Issue 196
Issue 196 of frieze is themed around Altered States, from changes in politics and geography to disturbances of the mind. Christy Lange considers the photographic portrait in the age of facial recognition technology, and the ways in artists, from Dries Depoorter to Adam Harvey, are researching its manifold biases and blind-spots.
Also in this issue: Ben Mauk unpacks the audio investigations and installations of Lawrence Abu Hamdan, an artist examining the politics of sound, whose current solo is on view at the Hammer Museum, Los Angeles, and who is presenting new commissions at London’s Chisenhale Gallery and Tate Tanks in September. Roy Scranton – whose book of essays on the climate crisis, We’re Doomed. Now What?, comes out in July – writes about climate change and time. In the wake of her retrospective at Manchester Art Gallery, Sonia Boyce talks to Jennifer Higgie about her ongoing engagement in altering institutional constructs of blackness and femininity. Sean O’Toole looks at four Zimbabwean artists – Misheck Masamvu, Gareth Nyandoro, Gresham Tapiwa Nyaude and Portia Zvavahera – whose raw, gestural, often satirical paintings penetrate the country’s state of political chaos and economic decline. Jonathan Griffin unpacks the hallucinatory paintings of Linda Stark – to be showcased at this year’s Made in L.A. biennial at the Hammer Museum – and their brew of popular iconography, feminist politics and practical magic. Amy Sherlock interviews Lantian Xie – a Chinese artist based in Dubai who, like most migrant workers in the UAE, does not own a passport – about his subversive take on pop and cosmopolitan culture. For this issue’s visual essay, Nick Mauss – subject of a solo exhibition at New York’s Whitney Museum of American Art – presents a series of hybrid images. And answering our questionnaire is pioneering filmmaker David Lynch.
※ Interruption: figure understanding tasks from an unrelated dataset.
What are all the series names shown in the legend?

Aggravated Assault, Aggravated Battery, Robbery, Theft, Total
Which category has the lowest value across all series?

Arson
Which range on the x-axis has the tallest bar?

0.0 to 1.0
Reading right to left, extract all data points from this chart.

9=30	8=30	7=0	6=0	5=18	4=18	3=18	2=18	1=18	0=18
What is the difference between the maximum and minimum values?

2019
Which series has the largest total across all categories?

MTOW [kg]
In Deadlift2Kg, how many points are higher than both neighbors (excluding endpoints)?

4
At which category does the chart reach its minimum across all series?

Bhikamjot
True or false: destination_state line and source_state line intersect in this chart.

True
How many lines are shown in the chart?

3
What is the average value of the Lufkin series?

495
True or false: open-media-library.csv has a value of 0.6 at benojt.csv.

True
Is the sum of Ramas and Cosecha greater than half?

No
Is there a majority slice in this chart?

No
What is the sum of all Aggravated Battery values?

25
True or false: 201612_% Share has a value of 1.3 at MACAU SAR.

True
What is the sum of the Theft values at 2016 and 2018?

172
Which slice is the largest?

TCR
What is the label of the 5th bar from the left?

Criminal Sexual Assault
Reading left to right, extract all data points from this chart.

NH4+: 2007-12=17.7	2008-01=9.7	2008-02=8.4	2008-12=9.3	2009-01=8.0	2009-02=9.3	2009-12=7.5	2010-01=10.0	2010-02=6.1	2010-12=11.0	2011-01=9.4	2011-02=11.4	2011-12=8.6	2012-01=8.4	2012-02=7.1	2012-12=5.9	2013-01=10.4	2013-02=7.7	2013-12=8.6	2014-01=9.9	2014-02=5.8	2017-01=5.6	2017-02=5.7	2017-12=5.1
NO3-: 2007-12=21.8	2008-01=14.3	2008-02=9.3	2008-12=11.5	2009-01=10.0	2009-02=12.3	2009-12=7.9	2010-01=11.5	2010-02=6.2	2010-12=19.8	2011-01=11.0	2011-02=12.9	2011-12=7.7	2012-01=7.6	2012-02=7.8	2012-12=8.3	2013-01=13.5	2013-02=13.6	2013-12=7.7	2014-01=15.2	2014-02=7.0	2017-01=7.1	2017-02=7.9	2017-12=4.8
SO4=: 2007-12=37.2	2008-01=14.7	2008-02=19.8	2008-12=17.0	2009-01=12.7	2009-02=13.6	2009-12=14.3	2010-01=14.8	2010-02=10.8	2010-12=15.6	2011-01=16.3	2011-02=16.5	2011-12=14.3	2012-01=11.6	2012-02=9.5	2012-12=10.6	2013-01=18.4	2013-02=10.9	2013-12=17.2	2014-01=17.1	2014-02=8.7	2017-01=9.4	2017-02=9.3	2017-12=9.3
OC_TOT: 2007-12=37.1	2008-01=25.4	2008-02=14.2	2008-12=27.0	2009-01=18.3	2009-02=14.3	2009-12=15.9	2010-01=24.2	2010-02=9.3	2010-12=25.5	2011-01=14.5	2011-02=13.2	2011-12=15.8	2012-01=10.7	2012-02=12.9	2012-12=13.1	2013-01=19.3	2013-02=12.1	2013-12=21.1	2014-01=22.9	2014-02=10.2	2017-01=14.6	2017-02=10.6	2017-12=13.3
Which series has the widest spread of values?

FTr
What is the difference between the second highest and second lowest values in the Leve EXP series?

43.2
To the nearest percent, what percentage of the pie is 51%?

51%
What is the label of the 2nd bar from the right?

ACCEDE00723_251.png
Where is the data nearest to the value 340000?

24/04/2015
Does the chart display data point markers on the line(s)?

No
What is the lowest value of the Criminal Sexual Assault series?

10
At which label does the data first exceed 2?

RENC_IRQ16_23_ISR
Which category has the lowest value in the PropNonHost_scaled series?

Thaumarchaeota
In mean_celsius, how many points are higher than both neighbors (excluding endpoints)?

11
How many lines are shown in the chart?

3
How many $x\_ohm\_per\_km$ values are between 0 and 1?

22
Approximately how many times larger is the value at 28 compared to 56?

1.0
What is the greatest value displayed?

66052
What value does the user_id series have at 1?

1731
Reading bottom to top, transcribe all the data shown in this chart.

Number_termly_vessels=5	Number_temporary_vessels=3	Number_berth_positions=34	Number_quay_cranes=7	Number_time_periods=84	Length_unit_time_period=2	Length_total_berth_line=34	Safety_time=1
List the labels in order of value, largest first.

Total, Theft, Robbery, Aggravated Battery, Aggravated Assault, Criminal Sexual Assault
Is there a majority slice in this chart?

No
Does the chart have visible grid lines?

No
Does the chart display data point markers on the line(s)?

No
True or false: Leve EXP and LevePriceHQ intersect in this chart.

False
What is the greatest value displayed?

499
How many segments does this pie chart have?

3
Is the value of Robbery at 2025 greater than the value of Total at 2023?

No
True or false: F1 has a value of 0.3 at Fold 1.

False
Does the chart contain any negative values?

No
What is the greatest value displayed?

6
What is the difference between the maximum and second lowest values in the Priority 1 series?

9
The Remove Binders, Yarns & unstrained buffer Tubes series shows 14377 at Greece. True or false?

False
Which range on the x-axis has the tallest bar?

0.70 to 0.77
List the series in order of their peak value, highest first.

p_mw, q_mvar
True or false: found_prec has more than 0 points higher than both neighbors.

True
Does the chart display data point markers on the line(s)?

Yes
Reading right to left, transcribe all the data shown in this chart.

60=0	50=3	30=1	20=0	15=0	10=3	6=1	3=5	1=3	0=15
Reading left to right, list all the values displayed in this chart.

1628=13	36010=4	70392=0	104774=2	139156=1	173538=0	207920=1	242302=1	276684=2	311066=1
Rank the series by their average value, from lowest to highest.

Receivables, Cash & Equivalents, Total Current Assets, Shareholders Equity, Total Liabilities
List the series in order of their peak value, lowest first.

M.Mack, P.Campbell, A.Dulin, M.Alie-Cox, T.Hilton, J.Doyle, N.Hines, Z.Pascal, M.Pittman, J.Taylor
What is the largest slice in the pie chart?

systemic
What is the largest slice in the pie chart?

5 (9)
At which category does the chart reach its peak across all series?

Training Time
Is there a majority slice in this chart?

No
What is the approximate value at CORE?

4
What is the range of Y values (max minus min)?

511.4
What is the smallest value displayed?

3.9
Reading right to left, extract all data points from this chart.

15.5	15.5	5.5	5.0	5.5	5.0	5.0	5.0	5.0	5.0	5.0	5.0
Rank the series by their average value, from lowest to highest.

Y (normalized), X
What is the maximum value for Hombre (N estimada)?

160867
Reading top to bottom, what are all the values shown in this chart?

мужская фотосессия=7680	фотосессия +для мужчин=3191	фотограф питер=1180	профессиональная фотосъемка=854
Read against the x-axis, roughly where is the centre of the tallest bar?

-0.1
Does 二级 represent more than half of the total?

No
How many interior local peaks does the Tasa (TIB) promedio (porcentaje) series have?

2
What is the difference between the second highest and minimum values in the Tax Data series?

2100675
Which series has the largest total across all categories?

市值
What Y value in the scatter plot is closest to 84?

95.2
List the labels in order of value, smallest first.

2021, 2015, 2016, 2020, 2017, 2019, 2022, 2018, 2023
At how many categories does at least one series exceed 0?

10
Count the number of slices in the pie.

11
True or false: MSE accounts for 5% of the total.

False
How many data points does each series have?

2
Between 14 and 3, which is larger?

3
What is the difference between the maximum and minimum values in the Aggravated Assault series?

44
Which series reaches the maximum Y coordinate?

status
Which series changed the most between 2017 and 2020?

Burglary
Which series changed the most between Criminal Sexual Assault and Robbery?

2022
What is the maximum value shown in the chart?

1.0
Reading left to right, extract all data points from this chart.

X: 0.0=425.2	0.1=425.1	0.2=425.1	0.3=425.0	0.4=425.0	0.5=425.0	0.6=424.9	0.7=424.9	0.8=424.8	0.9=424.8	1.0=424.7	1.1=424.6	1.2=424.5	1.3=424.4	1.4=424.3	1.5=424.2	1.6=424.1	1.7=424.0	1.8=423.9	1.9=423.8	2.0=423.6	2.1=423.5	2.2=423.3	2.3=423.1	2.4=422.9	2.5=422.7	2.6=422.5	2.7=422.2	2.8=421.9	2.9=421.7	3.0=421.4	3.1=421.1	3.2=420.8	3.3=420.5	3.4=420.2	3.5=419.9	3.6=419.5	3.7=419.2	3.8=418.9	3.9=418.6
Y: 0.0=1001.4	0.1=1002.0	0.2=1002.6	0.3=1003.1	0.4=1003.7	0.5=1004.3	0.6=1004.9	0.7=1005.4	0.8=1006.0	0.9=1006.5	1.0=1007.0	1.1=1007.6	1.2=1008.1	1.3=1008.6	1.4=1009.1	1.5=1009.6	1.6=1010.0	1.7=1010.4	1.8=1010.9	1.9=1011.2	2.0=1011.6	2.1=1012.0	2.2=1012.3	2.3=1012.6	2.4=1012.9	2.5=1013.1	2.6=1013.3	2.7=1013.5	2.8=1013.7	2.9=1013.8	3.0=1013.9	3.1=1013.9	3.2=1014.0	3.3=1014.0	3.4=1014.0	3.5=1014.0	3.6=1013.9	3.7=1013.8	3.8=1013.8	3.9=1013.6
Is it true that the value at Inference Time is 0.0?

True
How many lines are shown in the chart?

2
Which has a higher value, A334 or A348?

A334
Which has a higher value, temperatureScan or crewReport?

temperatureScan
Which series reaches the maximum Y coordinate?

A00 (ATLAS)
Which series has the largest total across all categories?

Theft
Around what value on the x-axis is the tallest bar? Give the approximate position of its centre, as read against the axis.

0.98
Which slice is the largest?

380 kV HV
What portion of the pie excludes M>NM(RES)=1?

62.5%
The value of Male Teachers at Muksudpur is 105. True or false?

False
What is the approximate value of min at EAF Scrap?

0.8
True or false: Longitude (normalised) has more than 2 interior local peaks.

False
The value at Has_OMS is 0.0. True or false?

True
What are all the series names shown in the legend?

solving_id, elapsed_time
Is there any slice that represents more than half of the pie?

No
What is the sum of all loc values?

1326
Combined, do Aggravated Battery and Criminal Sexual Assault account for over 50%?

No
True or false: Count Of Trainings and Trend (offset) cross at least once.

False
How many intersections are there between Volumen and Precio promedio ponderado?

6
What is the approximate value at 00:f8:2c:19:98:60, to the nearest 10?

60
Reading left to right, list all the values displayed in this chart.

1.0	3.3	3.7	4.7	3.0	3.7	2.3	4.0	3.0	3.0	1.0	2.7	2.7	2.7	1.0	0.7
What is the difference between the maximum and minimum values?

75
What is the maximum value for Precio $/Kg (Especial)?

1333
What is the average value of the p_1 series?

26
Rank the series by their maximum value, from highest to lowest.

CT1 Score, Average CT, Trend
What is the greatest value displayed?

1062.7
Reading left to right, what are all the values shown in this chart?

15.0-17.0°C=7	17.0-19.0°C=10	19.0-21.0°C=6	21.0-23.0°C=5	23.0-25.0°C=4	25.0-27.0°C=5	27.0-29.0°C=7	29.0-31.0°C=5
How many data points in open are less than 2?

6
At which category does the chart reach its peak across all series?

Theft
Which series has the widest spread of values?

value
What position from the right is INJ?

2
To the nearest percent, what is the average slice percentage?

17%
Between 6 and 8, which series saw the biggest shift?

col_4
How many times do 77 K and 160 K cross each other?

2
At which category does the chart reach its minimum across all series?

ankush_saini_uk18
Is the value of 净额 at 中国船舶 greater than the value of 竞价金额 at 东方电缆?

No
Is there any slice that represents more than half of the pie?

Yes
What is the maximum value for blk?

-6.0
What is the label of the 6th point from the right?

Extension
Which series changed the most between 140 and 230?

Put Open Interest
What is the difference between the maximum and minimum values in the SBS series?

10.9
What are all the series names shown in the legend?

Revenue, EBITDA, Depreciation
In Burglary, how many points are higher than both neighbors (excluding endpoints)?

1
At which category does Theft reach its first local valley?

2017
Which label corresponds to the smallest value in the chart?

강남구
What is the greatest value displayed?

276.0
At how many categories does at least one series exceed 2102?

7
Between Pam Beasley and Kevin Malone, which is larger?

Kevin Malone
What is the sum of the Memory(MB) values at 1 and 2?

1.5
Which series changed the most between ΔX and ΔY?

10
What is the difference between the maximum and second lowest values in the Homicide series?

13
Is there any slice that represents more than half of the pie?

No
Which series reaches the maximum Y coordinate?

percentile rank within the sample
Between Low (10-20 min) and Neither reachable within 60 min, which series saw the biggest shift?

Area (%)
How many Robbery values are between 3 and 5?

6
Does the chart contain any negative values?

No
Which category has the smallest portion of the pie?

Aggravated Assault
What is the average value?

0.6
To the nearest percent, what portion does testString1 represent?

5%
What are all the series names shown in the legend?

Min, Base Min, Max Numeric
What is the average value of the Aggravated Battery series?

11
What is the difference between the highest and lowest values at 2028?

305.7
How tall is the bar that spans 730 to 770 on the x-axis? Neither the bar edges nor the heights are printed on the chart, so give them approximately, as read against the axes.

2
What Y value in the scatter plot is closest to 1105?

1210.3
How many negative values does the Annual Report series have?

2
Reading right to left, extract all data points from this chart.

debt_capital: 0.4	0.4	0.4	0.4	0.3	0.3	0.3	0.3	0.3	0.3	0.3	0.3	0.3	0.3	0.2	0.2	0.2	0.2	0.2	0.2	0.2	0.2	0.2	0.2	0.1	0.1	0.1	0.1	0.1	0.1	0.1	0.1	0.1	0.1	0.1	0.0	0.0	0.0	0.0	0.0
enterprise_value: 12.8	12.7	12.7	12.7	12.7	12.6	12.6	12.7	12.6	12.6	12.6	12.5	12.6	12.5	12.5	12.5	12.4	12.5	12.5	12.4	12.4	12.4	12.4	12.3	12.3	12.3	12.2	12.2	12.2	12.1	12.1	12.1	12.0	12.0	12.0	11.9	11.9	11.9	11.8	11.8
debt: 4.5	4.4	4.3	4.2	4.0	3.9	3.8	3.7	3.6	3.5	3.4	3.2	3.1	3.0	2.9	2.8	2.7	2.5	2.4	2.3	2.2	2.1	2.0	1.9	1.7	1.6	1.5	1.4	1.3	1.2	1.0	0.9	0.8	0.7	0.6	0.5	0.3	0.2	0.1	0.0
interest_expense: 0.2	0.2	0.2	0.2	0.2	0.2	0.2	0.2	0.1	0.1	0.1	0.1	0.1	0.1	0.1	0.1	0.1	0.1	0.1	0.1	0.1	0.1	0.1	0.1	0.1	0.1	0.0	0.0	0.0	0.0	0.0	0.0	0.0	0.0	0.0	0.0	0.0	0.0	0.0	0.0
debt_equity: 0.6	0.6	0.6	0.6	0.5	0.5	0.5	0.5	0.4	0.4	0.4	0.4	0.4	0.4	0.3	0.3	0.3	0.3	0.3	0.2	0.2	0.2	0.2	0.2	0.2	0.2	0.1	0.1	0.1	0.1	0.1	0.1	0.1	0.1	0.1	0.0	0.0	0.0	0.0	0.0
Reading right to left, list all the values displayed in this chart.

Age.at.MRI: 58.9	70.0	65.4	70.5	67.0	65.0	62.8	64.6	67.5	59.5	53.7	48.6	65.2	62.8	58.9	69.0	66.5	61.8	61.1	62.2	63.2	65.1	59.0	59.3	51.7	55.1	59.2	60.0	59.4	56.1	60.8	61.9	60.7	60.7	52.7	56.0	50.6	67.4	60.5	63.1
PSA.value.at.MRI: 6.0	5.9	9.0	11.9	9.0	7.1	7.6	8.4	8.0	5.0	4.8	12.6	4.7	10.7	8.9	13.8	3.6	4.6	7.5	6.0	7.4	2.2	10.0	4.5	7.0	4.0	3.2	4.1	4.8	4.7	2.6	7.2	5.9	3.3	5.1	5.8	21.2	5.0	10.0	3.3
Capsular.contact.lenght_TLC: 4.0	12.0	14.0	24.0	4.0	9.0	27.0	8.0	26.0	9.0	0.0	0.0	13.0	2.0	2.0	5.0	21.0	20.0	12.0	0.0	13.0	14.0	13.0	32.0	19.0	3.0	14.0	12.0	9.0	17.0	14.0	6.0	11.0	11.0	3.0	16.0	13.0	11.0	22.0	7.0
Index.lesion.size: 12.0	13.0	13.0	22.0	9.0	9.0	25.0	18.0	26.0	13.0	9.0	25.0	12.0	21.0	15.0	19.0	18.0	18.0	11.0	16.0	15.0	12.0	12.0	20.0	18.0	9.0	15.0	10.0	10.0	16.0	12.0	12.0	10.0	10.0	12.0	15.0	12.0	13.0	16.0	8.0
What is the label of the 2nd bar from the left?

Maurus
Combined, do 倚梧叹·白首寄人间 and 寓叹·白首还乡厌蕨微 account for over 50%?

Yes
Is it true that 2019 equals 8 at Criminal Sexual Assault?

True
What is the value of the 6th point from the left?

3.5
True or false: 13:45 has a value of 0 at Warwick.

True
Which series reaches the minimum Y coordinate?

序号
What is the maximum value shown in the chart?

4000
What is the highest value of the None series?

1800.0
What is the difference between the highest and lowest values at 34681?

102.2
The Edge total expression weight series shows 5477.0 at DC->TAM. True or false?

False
In the front section: Mark Pilkington traces the bizarre origins of Paddy Chayefsky’s novel Altered States (1978) – a horror story-cum-biography of a young scientist and his experiments with mind-bending hallucinogens – on its 40th anniversary, which coincides with the 80th anniversary of the first synthesis of LSD. Ghanaian architect Mae-ling Jovenes Lokko reflects upon the ecology and politics of her favourite designs. And film critic Michelle Orange asks: what is the value and function of ‘national cinema’ in an increasingly global culture and marketplace?